Giorni surreali in casa Fiorentina tanto che gli umori hanno variazioni ormai praticamente continue. Prima lo sconforto di società e tifoseria all’annuncio di Palazzo Vecchio dell’impossibilità pratica di poter festeggiare i cento anni del club, nell’agosto del prossimo anno, con la curva Fiesole ultimata. Poi la gara di ieri dove i tifosi hanno ‘ignorato’ l’annuncio settimanale (quantomeno a livello di striscioni o cori) alla quale ha assistito anche la sindaca Sara Funaro, uscita prima del fischio finale dal Franchi per un impegno istituzionale a Palazzo Vecchio, che in settimana aveva detto di essere la prima ad essere dispiaciuta per lo slittamento dei cantieri. Gli umori, si diceva.

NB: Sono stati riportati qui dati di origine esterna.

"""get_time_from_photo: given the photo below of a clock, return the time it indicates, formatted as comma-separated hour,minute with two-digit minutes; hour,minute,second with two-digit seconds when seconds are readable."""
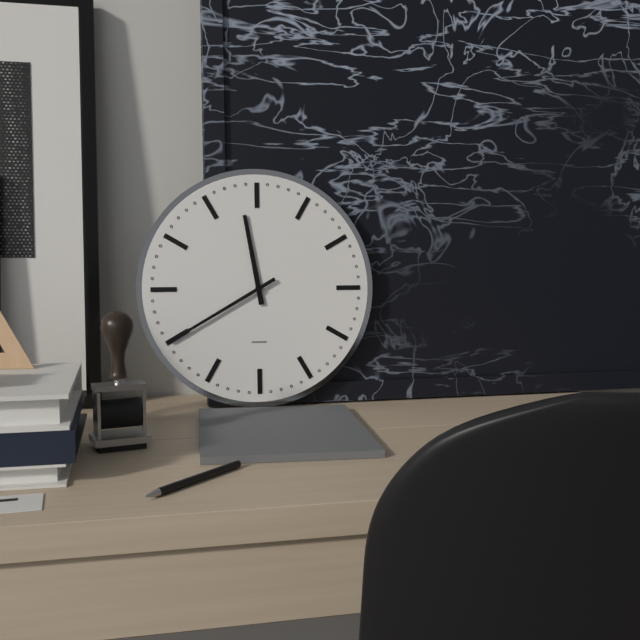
11,40
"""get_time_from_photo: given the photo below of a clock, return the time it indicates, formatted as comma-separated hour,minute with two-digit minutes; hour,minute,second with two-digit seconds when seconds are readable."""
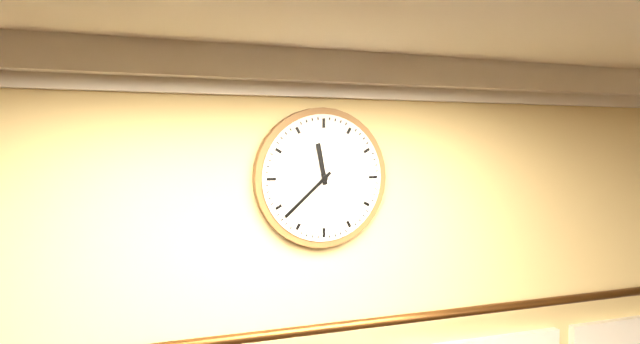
11,38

Con la Fiorentina sotto di due reti a metà ripresa (che a un certo punto erano diventate tre prima che l’arbitro annullasse la segnatura al Bologna) riempita di fischi al suo pubblico. Infine l’assalto finale, il pari riacciuffato e perfino la vittoria sfiorata all’ultimo respiro che non hanno certo riacceso alcun entusiasmo ma hanno quantomeno ‘congelato’, almeno finora, la protesta massiccia della tifoseria.

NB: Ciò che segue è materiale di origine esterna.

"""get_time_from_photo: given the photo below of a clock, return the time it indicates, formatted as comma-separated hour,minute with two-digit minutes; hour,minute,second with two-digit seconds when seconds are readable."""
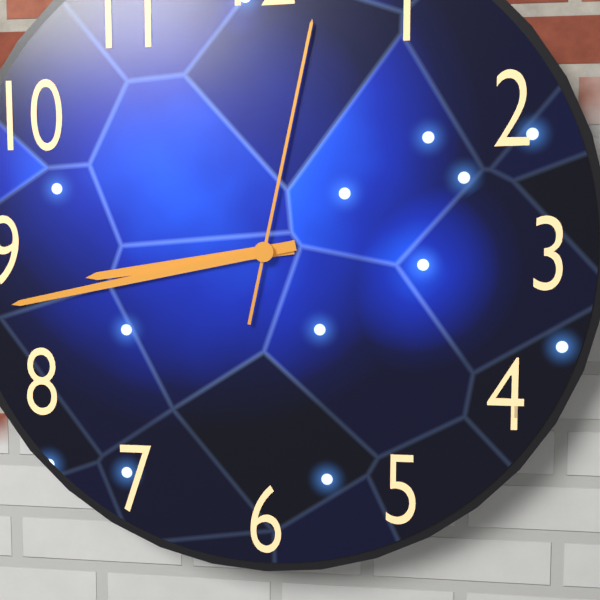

Ora, in attesa della delicatissima trasferta di Milano contro l’Inter mercoledì sera, si torna a discutere del pasticcio cantieri con la Fiesole che, secondo le previsioni, dovrebbe essere ultimata soltanto all’inizio del 2027. In attesa dunque della pubblicazione del nuovo cronoprogramma dei lavori atteso per questa settimana filtrano indiscrezioni secondo le quali sarebbe stata vergata nero su bianco un’ipotesi per cercare di recuperare il tempo perduto dei cantieri: la squadra viola potrebbe abbandonare temporaneamente lo stadio dal 1° giugno del 2028 al 31 dicembre dello stesso anno disputando altrove le gare casalinghe. Sette mesi senza l’intralcio della logistica legata all’organizzazione delle gare al Campo di Marte per dar modo a ditte e operai di dare un’accelerata decisiva ai lavori. Lo riporta La Nazione.